In both cases, police said recorded serial numbers helped them track the stolen property once the men began pawning items at local pawn shops as well as a shop in Glasgow.
KSP received several tips from the community but caught fire on a lead once Acord was suspected of pawning a power tool taken from the Higdon home, said KSP Detective Ryan Johnson. The serial number of the stolen item was run through the LINK-NCIC database, which led police to Acord. He was not charged with receiving stolen property because the items in his possession were valued at less than $500, which is a misdemeanor, Johnson said.
Police said Terry was found in possession of items from both burglaries as well as items from another burglary in the county the Hardin County Sheriff’s Office has been working. Parrett, meanwhile, pawned items from the Skees burglary and had other items taken from the home in his possession, according to police. KSP said they found items from two other burglaries in Parrett’s home that KSP and the Hardin County Sheriff’s Office have been investigating.
Police are unsure how many burglaries the men are involved in but believe there are at least two or three more in addition to the Skees and Higdon burglaries. Johnson said items were pawned at Dixie Pawn & Gun in Elizabethtown, Kwik-Kash Pawn in Radcliff and Glasgow Gun & Pawn in Glasgow.
Police did not speculate on motives but had a hunch the men knew one another and the robberies were connected based on the manner of targeting homes of families attending funerals.
“We immediately thought they were connected,” Johnson said.
Chaffins said drugs also could be a factor and play a role in the majority of burglaries. When asked, police said they are not sure how the men tracked the families but said they likely accessed online obituaries, newspaper obituaries or followed publicity from the cases. Police also are investigating the possibility of accomplices and additional suspects.
Johnson said 90 to 95 percent of the property stolen from the Higdons has been retrieved and returned save for a laptop, a few coins and other small items.

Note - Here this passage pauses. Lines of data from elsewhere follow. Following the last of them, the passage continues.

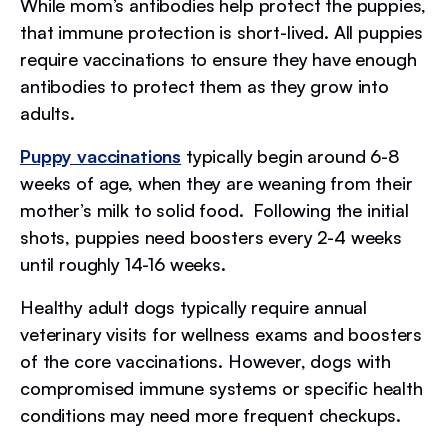
While mom’s antibodies help protect the puppies,
that immune protection is short-lived. All puppies
require vaccinations to ensure they have enough
antibodies to protect them as they grow into
adults.
Puppy vaccinations
typically begin around 6-8
weeks of age, when they are weaning from their
mother’s milk to solid food. Following the initial
shots, puppies need boosters every 2-4 weeks
until roughly 14-16 weeks.
Healthy adult dogs typically require annual
veterinary visits for wellness exams and boosters
of the core vaccinations. However, dogs with
compromised immune systems or specific health
conditions may need more frequent checkups.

Items also have been returned from the Skees burglary, including guns, an older billfold that belonged to Lanny and a pearl necklace Normaline said belonged to her mother.
Johnson said it made him feel good to call the families, inform them of the arrests and return the stolen property.
“A lot of times we see the bad,” Johnson said. “In this case, we got to see the good as well.”
Chaffins, who has referred to the thieves in the past as “lowlifes,” said the burglaries angered officers and inspired them to work 18- to 20-hour days, chasing down any semblance of a lead for a break in the case.
“They treated it like their own home had been burglarized,” he said.
Chaffins had few kind words for the suspects.
“It’s really pathetic (that people) would stoop to that level,” he said, equating it to kicking someone while they’re down.
Skees said she is thankful for the support she has received in her lowest hour.
“They did personalize it,” she said. “I think not only the police but a lot of people in the community could envision it happening to them and how distraught they would be.”
Capt. John Ward, KSP Post 4 commander, said the families not only were dealing with grief but anger that someone violated their personal space at such a vulnerable time. In the wake of the burglaries, residents are starting to housesit during funerals and neighborhood watches are being formed, he said.
“This is a good example of why families, friends and neighbors need to watch out for one another,” Ward said.
Skees remembers a time when families always left someone behind during funerals to collect food and greet visitors. She said this tradition should return.
“Sometimes I think we need to go back to the old ways,” she said.